WHAT IS BEING ASKED: Copy the rows below word for word, starting at the line with "What is the average value?" and continuing through the end of the rows. Leave out the pictures.

(Stored rows)
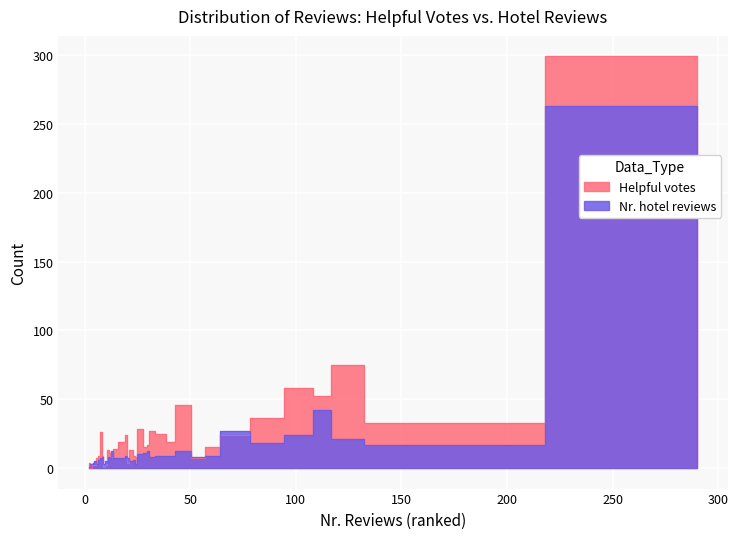

How many data points in Helpful votes are above 13?

19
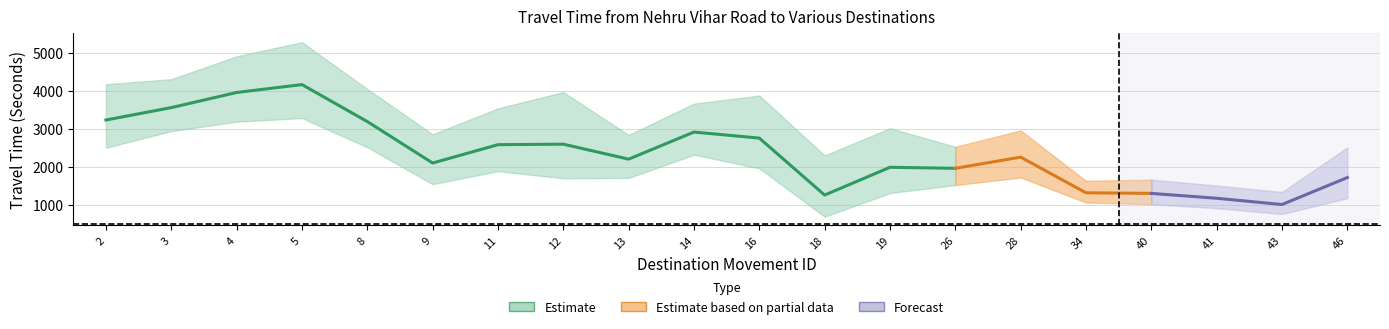

What is the maximum value shown in the chart?

5275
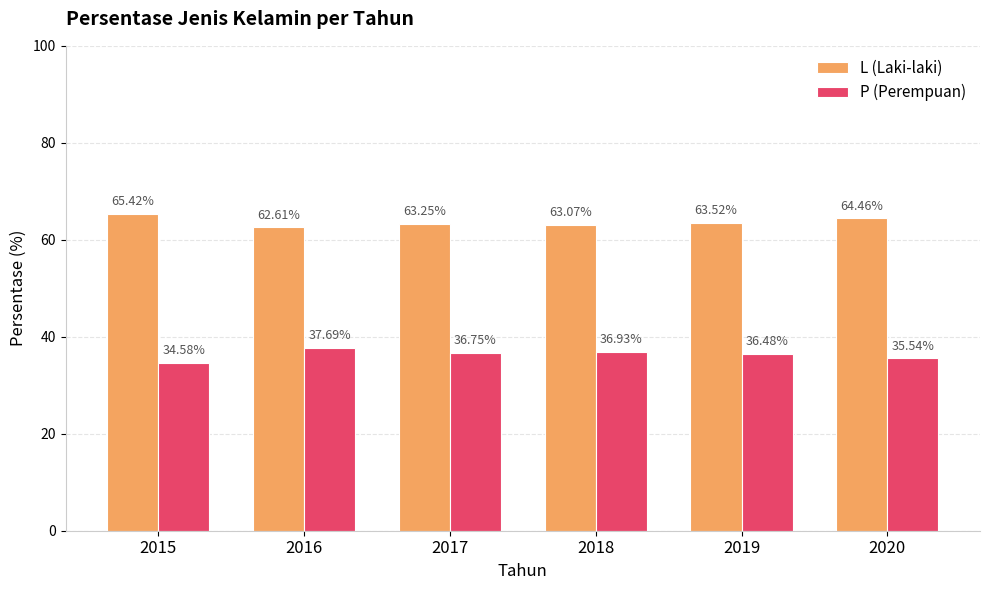

True or false: P (Perempuan) has a value of 36.5 at 2019.

True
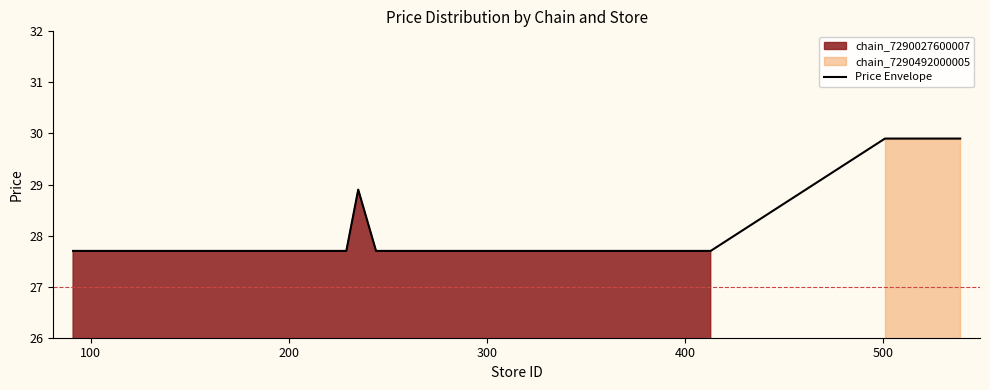

How many distinct data groups are displayed?

2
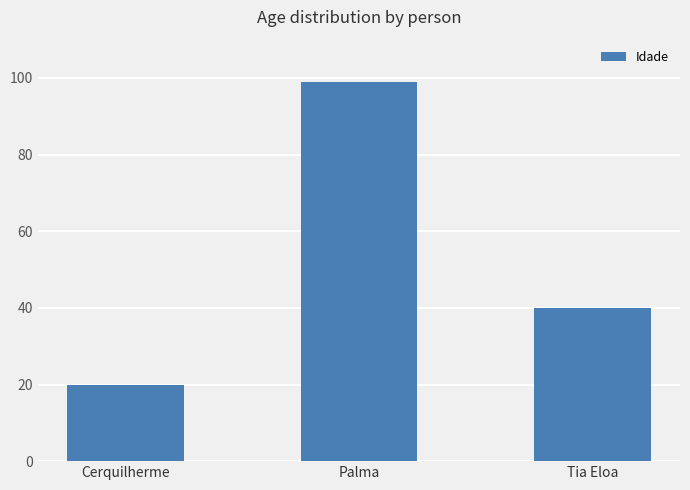

What is the average value?

53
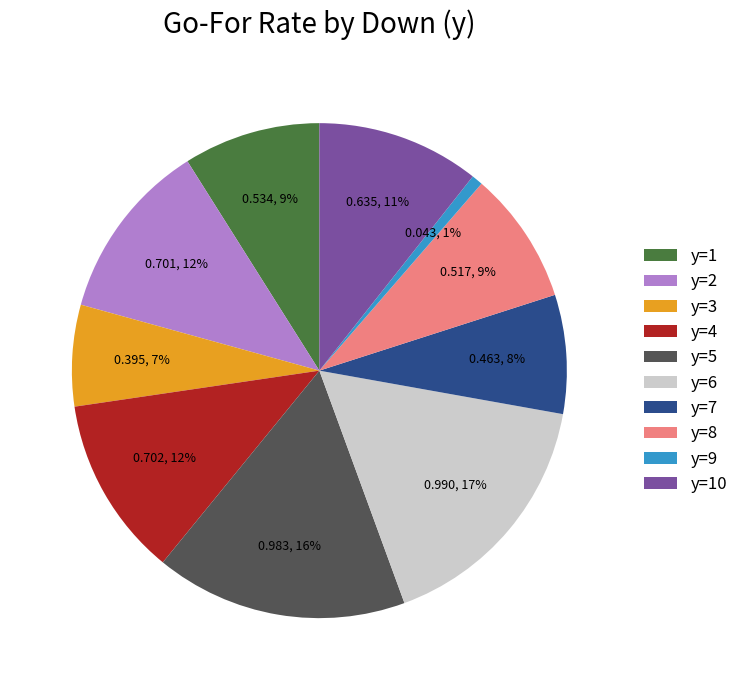

Which slice is the smallest?

y=9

ANSWER TO THIS PROBLEM:
What is the average value?

53

Which slice is the smallest?

y=9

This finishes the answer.